22-23ヨーロッパリーグ グループステージ6回戦。アウェイ、レアレ・アレーナでレアル・ソシエダと対戦したユナイテッド。グループステージを首位突破するためには2点以上が必要なユナイテッドは、17分にガルナチョの公式戦初ゴールで先制し、最高のスタートを切ります。しかし、的確なプレスと安定したボール保持で徐々にソシエダがペースを握り、前半終了間際にはゴロサベルのミドルシュートがユナイテッドゴールを襲います。しかしこのシュートとそのこぼれ球に詰めたパブロ・マリンのシュートはデ・ヘアがビッグセーブ。失点を回避します。後半に入り58分、テンなハーグ監督は事態を打開するためラッシュフォードとマクトミネイを投入。システムを3-3-3-1に変更します。しかし、その後はソシエダがファールを受ける回数が増え、プレーが度々中断。時間だけが過ぎていきます。どうしてももう1点がほしいユナイテッドは82分にマグワイアを入れて前線に配置。パワープレーに出ます。90分にはカゼミーロに決定機が訪れますが、オフサイド判定。最後までゴールを目指しましたが試合はそのまま0-1でユナイテッドが勝利。しかしながら得失点差でグループ2位という結果に終わりました

*試合のハイライトはこちら

今回はこの試合を5つのトピックスで振り返ります!
..........
問題 A: 本文によると、ユナイテッドの先制点は何分に誰が決めましたか。
本文と、このあとに並ぶ行とは内容上の関係がありません。
..........
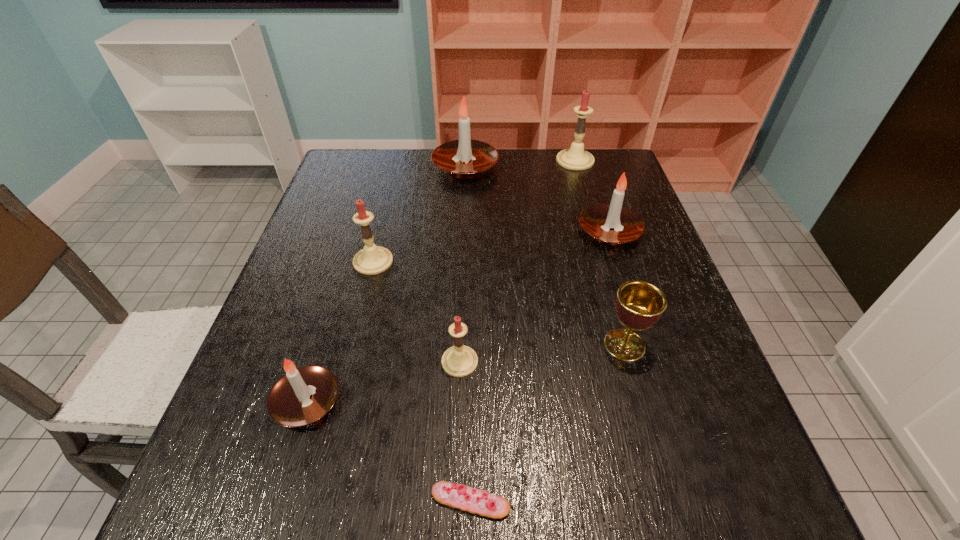
The image size is (960, 540). I want to click on vacant region between the leftmost red candle and the second red candle from right to left, so tap(417, 312).

Find the location of `free space between the second smallest white candle and the farthest white candle`. free space between the second smallest white candle and the farthest white candle is located at coordinates (538, 199).

Where is `object that stands as the sixth closest to the smallest red candle`? This screenshot has height=540, width=960. object that stands as the sixth closest to the smallest red candle is located at coordinates (465, 158).

Where is `object that is the nearest to the leftmost white candle`? object that is the nearest to the leftmost white candle is located at coordinates (459, 360).

Where is `the fourth closest candle to the second white candle from right to left`? the fourth closest candle to the second white candle from right to left is located at coordinates (459, 360).

Where is `candle that is the second nearest to the golden chalice`? The image size is (960, 540). candle that is the second nearest to the golden chalice is located at coordinates (459, 360).

Locate an element on the screen. the third closest white candle to the shortest object is located at coordinates (465, 158).

Point out which white candle is positioned as the second nearest to the eclair. Please provide its 2D coordinates. Your answer should be formatted as a tuple, i.e. [(x, y)], where the tuple contains the x and y coordinates of a point satisfying the conditions above.

[(596, 220)]

Locate which red candle is the closest to the second farthest red candle. Please provide its 2D coordinates. Your answer should be formatted as a tuple, i.e. [(x, y)], where the tuple contains the x and y coordinates of a point satisfying the conditions above.

[(459, 360)]

Locate which red candle is the second closest to the farthest red candle. Please provide its 2D coordinates. Your answer should be formatted as a tuple, i.e. [(x, y)], where the tuple contains the x and y coordinates of a point satisfying the conditions above.

[(459, 360)]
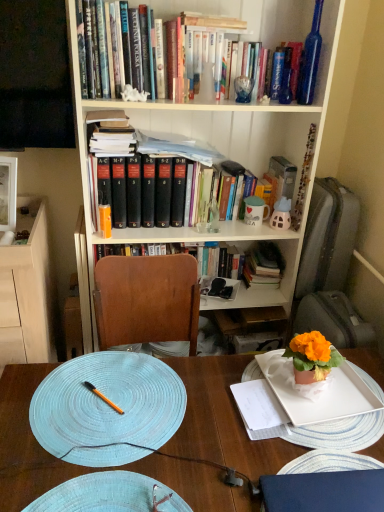
Where is `vacant space positioned to the left of white paper notebook at center`? The image size is (384, 512). vacant space positioned to the left of white paper notebook at center is located at coordinates (192, 411).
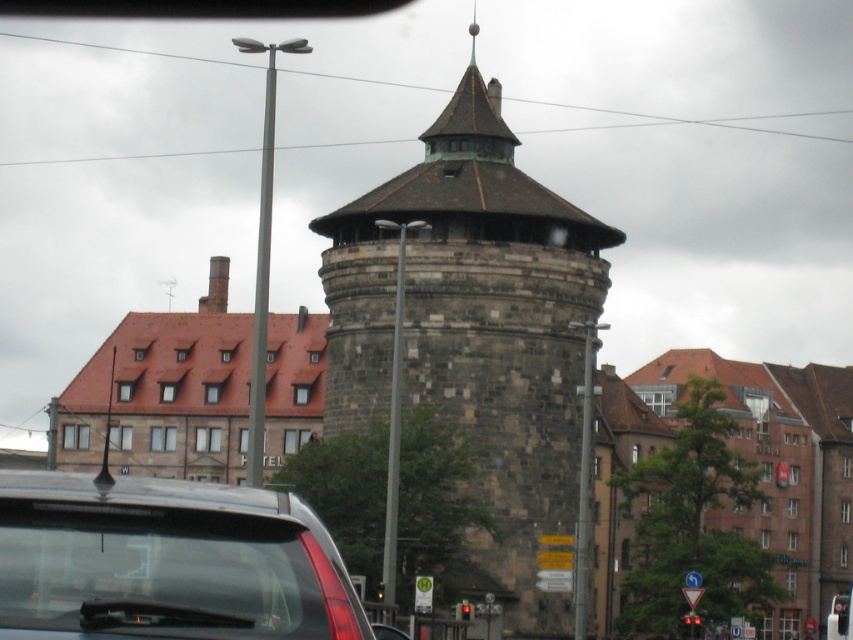
In the scene shown: Who is taller, brown stone tower at center or transparent glass car at lower left?

With more height is brown stone tower at center.

Can you confirm if brown stone tower at center is shorter than transparent glass car at lower left?

In fact, brown stone tower at center may be taller than transparent glass car at lower left.

Between point (532, 291) and point (177, 627), which one is positioned behind?

The point (532, 291) is behind.

Find the location of a particular element. The height and width of the screenshot is (640, 853). brown stone tower at center is located at coordinates (474, 323).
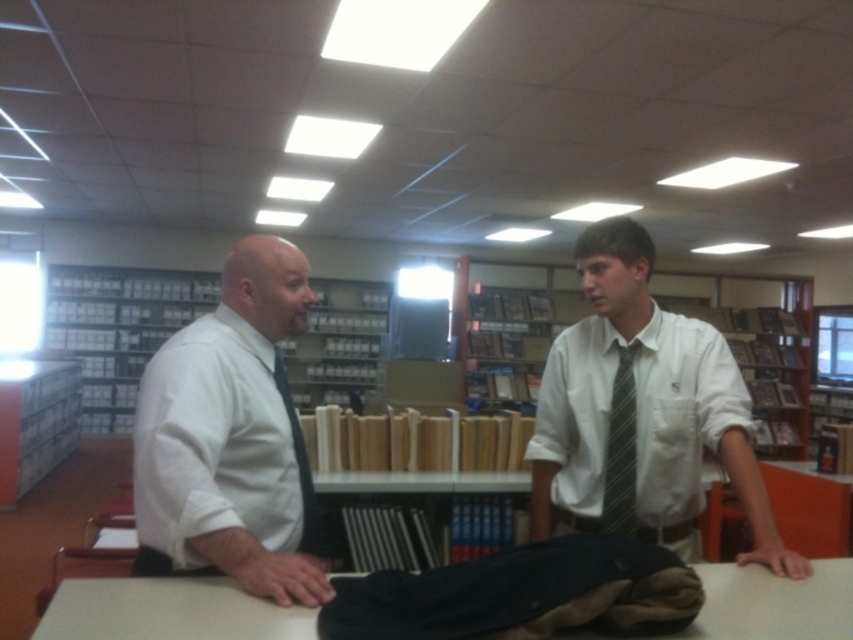
You are standing in the library and notice two people talking. You see a white shirt with tie at center and a green striped tie at center. Which one is positioned to the right?

The white shirt with tie at center is positioned to the right of the green striped tie at center.

You are taking a photo of two points in the scene. The first point is labeled as point (267, 532) and the second is point (305, 481). Which point will appear larger in your photo?

Point (267, 532) is closer to the camera than point (305, 481), so it will appear larger in the photo.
..........
問題 B: 本文ではなく上に並ぶ行について、最初の行から「coordinates (538, 199).」を含む行までを、空行を除いた番号付きリストに書き直してください。画像は答えに含めないでください。

解答 A: 17分にガルナチョが決めました。

解答 B:
1. The image size is (960, 540). I want to click on vacant region between the leftmost red candle and the second red candle from right to left, so tap(417, 312).
2. Find the location of `free space between the second smallest white candle and the farthest white candle`. free space between the second smallest white candle and the farthest white candle is located at coordinates (538, 199).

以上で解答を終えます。